MAPPO Implementation by Harshul-18 · Pull Request #721 · assume-framework/assume

Harshul-18 · 2026-01-14T03:37:28Z

Description

Implemented PPO algorithm in assume framework.

Checklist

Implement PPO specific Actor and Critic Classes in neural_network_architecture.py.
Add PPO specific Buffer class in buffer.py.
Update the existing learning_role.py to work with PPO.
Configured the input data pipeline to be compatible with PPO.
Implement the MAPPO algorithm in mappo.py

Additional Comments

The results of the already implemented algorithm might be different from previously benchmarked results due to change in common hyper-parameters like learning_rate, episodes, noise, constants, etc.

Results

Scenario	PPO	TD3	DDPG
example_02a
example_02b
example_02c
example_02d
example_02e
custom_scenario

…arning module.

….py ADDED RolloutBuffer-in-buffer.py

into with_PPO_and_DDPG

kim-mskw · 2026-01-14T10:24:37Z

+        self.save_critic_params(directory=f"{directory}/critics")
+        self.save_actor_params(directory=f"{directory}/actors")
+
+    def save_critic_params(self, directory: str) -> None:


This code is completly redundant, I see why it is not in the BAseAlgoithm class because not all hav actors and critics, does it makes sense to have another parent class though? Please check

kim-mskw · 2026-01-14T10:28:15Z

+
+    def update_policy(self) -> None:
+        """
+        Update actor and critic networks using the DDPG algorithm.

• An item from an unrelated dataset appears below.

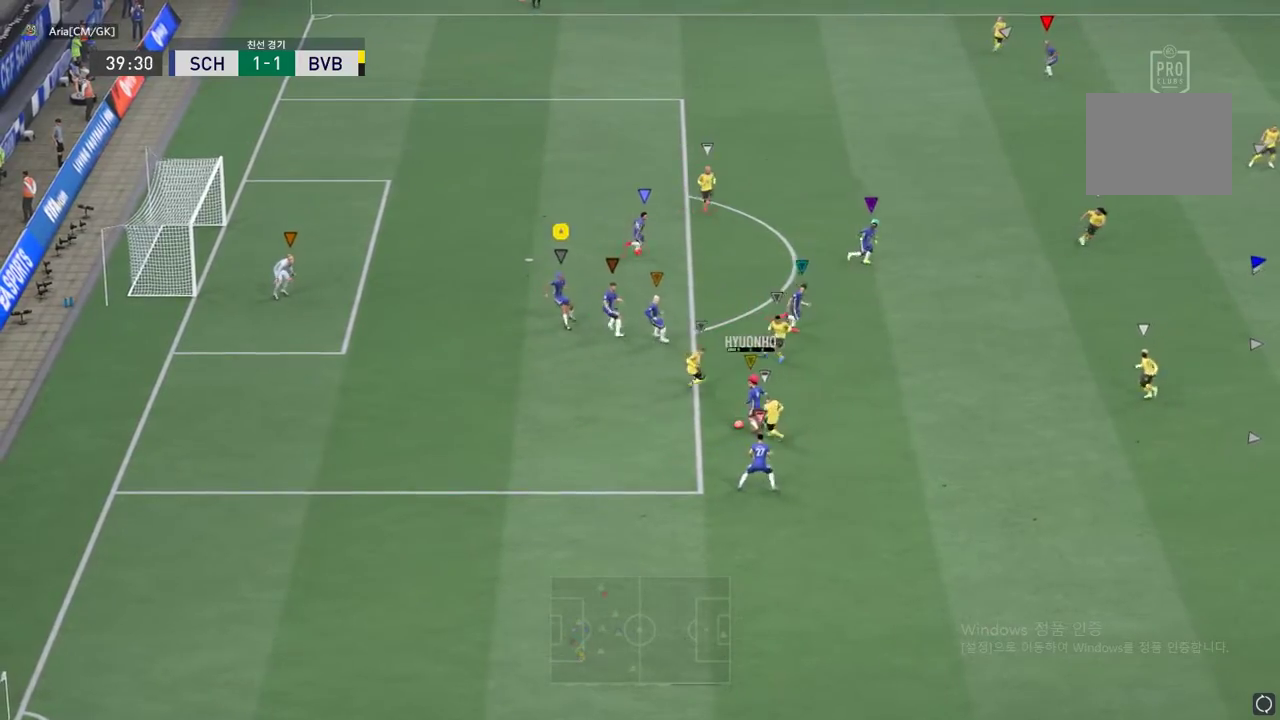
{"buttons": [], "left_stick": "left", "events": []}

make self explainatory dokstring that does not depend on dokstring of TD3

kim-mskw · 2026-01-14T10:44:36Z

+        value: np.ndarray,
+        log_prob: np.ndarray
+    ) -> None:
+        """Add a transition to the buffer."""


not a proper dokstring

kim-mskw · 2026-01-14T10:47:45Z

+            start_idx += batch_size
+
+    def _get_samples(self, indices: np.ndarray) -> RolloutBufferSamples:
+        """Convert numpy arrays to torch tensors for given indices."""


Also not a porper dokstring. In the original implementation of the PPO the dokstring are good, use these! https://github.com/assume-framework/assume/pull/462/files#diff-e7cf9fcee75b300570d21e1894f6aa672a59d0faa37d8afdcf9611d0ff28fab7R498

kim-mskw · 2026-01-14T10:51:39Z

            self.all_rewards = defaultdict(lambda: defaultdict(list))
            self.all_regrets = defaultdict(lambda: defaultdict(list))
            self.all_profits = defaultdict(lambda: defaultdict(list))
+            # PPO algorithm specific caches for on-policy learning


The learning_role knw the algorithm, can we do these things algorithms specific?

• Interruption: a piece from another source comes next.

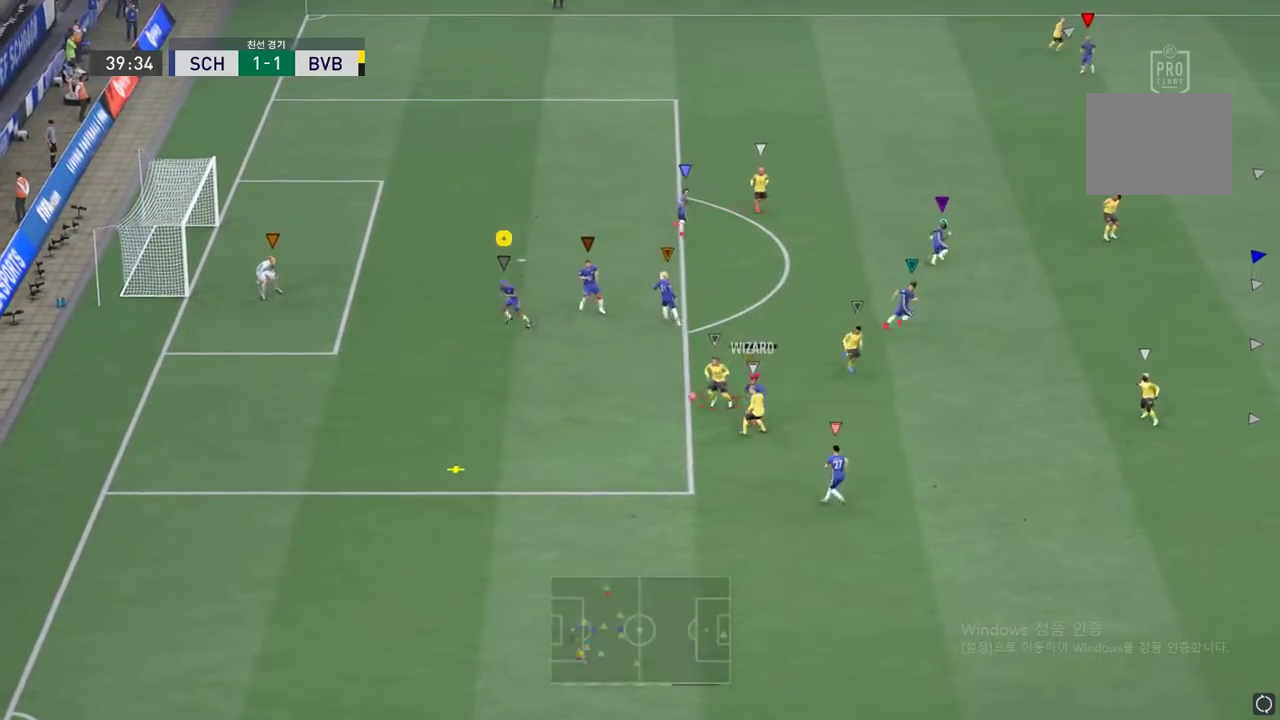
{"buttons": ["R2"], "left_stick": "down"}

kim-mskw · 2026-01-14T10:52:39Z

+                    device
+                )
+
+                if cache["values"].get(timestamp):


why the if here? Is there an option that I do not have values in the cache and if so why?

I wrote it earlier to check the execution of the other files and the algorithm. But yes, it is not required here and is incorrect here to add zeros or any data explicitly if for some reason the values aren't added. the if..else.. can be removed and can be used in the same manner as rewards_data, actions_data, etc.

kim-mskw · 2026-01-14T10:59:21Z

+                # Add to rollout buffer
+                if self.rollout_buffer is not None:
+                    self.rollout_buffer.add(
+                        obs = to_numpy(obs_data),


why is this necessary here and not for the replay bufer we already convert the stuff into numpy at the end of transform_buffer_data

kim-mskw · 2026-01-14T11:05:16Z

        self.rl_eval = inter_episodic_data["all_eval"]
        self.avg_rewards = inter_episodic_data["avg_all_eval"]
        self.buffer = inter_episodic_data["buffer"]
+        self.rollout_buffer = inter_episodic_data["rollout_buffer"]


only load one buffer, get rid of redunandcy and make this algorithm specific

kim-mskw · 2026-01-14T11:13:01Z

+
+
+class ActorPPO(nn.Module):
+    activation_function_limit = {


This is used across many classes and redundant. I would suggest moving it to the learning utils.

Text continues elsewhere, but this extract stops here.